Exercise aim –
List, from the lines below, each one with "prestation" in it.

(Extracted page text data)
____

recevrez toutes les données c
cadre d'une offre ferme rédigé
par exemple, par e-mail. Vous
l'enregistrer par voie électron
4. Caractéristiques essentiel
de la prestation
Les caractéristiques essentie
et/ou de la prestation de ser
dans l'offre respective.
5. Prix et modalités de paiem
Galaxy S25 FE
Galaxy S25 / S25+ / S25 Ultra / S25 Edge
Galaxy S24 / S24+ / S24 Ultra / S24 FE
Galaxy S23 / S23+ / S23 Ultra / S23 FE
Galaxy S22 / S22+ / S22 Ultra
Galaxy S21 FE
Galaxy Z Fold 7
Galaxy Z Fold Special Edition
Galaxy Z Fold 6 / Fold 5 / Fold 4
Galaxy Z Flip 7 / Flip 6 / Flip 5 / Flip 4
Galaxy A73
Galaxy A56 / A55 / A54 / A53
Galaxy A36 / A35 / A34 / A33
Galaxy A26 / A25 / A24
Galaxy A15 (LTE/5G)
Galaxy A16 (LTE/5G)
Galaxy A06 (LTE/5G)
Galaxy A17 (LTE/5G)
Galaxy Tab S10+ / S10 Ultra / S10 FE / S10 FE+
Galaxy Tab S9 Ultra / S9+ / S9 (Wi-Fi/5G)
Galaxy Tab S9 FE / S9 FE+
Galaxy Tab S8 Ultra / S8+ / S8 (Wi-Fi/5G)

____

Exercise result –
de la prestation
et/ou de la prestation de ser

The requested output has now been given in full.